*** Supplied records Section Begins ***

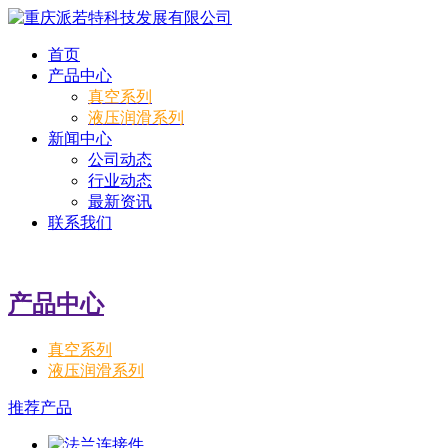
首页
产品中心
真空系列
液压润滑系列
新闻中心
公司动态
行业动态
最新资讯
联系我们
产品中心
真空系列
液压润滑系列
推荐产品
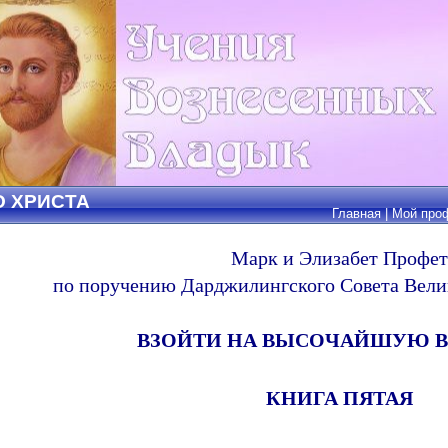
О ХРИСТА
Главная
|
Мой про
Марк и Элизабет Профет
по поручению Дарджилингского Совета Велик
ВЗОЙТИ НА ВЫСОЧАЙШУЮ 
КНИГА ПЯТАЯ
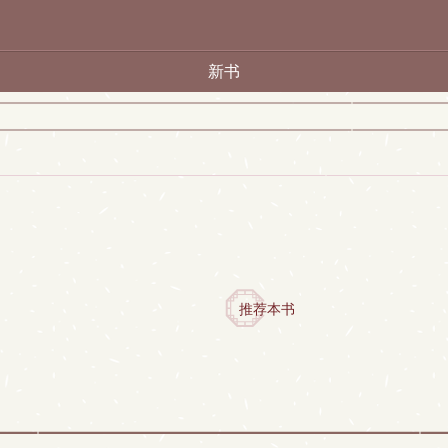
新书
推荐本书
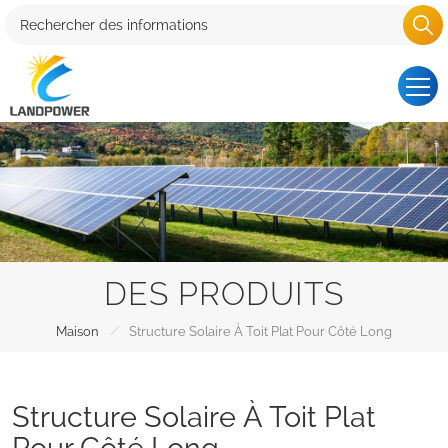
DES PRODUITS
/
Maison
Structure Solaire À Toit Plat Pour Côté Long
Structure Solaire À Toit Plat
Pour Côté Long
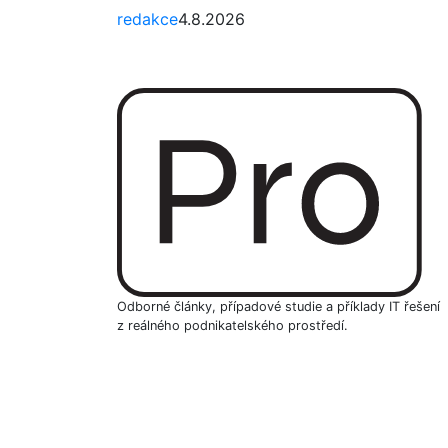
redakce
4.8.2026
Odborné články, případové studie a příklady IT řešení
z reálného podnikatelského prostředí.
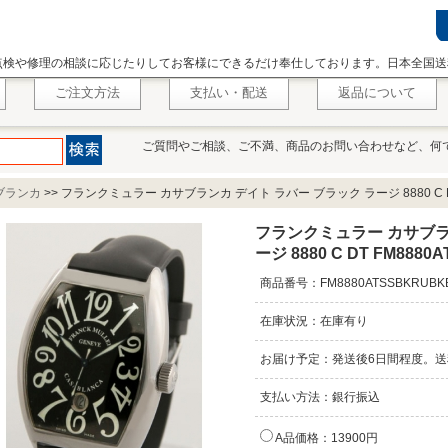
点検や修理の相談に応じたりしてお客様にできるだけ奉仕しております。日本全国送
ご注文方法
支払い・配送
返品について
ご質問やご相談、ご不満、商品のお問い合わせなど、何
ブランカ
>>
フランクミュラー カサブランカ デイト ラバー ブラック ラージ 8880 C DT 
フランクミュラー カサブラ
ージ 8880 C DT FM8880
商品番号：FM8880ATSSBKRUBK
在庫状況：在庫有り
お届け予定：発送後6日間程度。送
支払い方法：銀行振込
A品価格：13900円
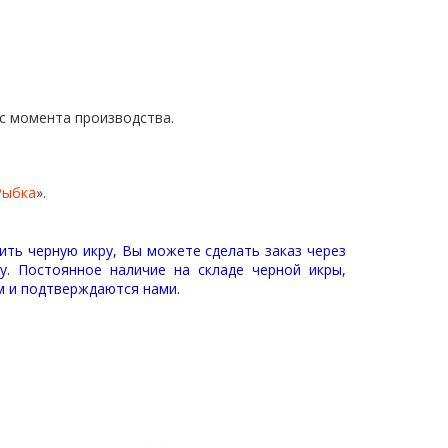
 с момента производства.
Рыбка
».
ить черную икру, Вы можете сделать заказ через
у. Постоянное наличие на складе черной икры,
м и подтверждаются нами.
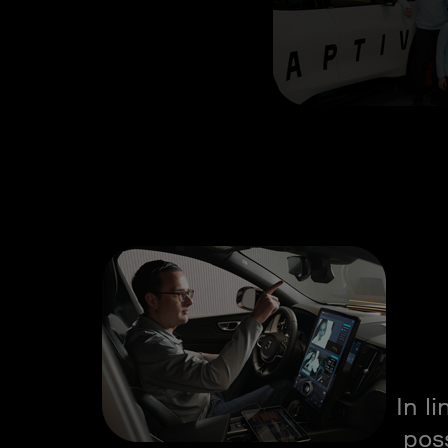
In l
poss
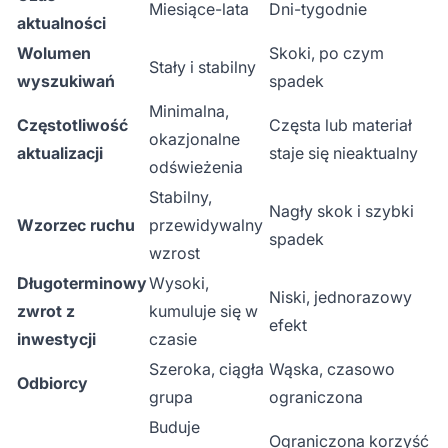
Miesiące-lata
Dni-tygodnie
aktualności
Wolumen
Skoki, po czym
Stały i stabilny
wyszukiwań
spadek
Minimalna,
Częstotliwość
Częsta lub materiał
okazjonalne
aktualizacji
staje się nieaktualny
odświeżenia
Stabilny,
Nagły skok i szybki
Wzorzec ruchu
przewidywalny
spadek
wzrost
Długoterminowy
Wysoki,
Niski, jednorazowy
zwrot z
kumuluje się w
efekt
inwestycji
czasie
Szeroka, ciągła
Wąska, czasowo
Odbiorcy
grupa
ograniczona
Buduje
Ograniczona korzyść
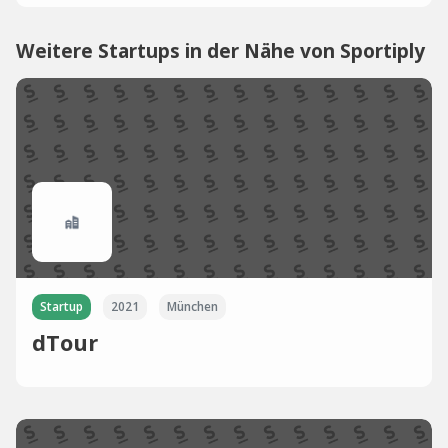
Weitere Startups in der Nähe von Sportiply
Startup
2021
München
dTour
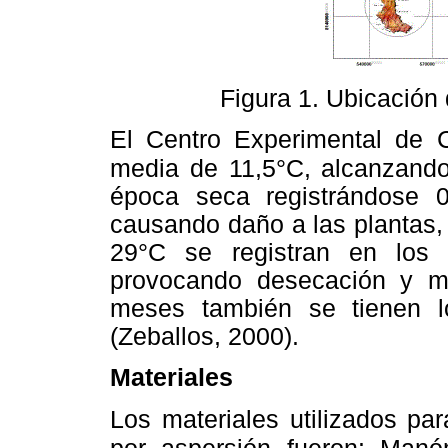
Figura 1. Ubicación 
El Centro Experimental de 
media de 11,5°C,
alcanzando
época seca registrándose 
causando daño a las plantas,
29°C se registran en los
provocando desecación y ma
meses también se tienen l
(Zeballos, 2000).
Materiales
Los materiales utilizados pa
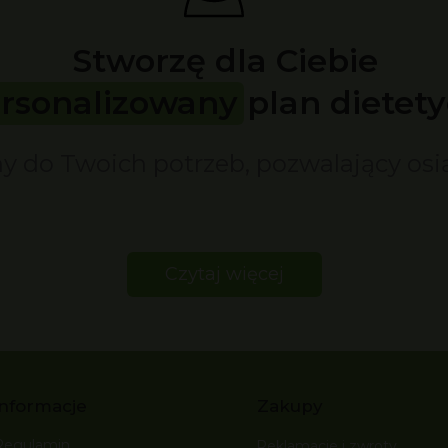
Stworzę dla Ciebie
rsonalizowany plan dietety
 do Twoich potrzeb, pozwalający osi
Czytaj więcej
Informacje
Zakupy
Regulamin
Reklamacje i zwroty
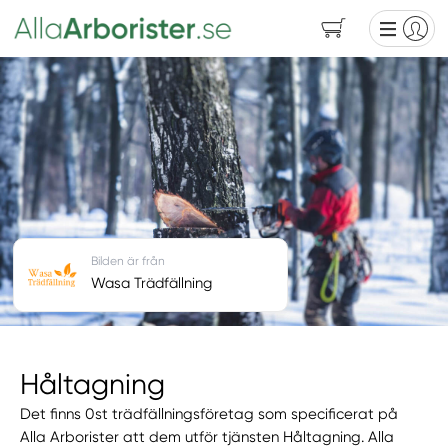
Bilden är från
Wasa Trädfällning
Håltagning
Det finns 0st trädfällningsföretag som specificerat på
Alla Arborister att dem utför tjänsten Håltagning. Alla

*** Supplied records Section Ends ***

Each line in the entries above that includes the string "Structure" should be extracted.

Worked solution:
Structure Solaire À Toit Plat Pour Côté Long
Structure Solaire À Toit Plat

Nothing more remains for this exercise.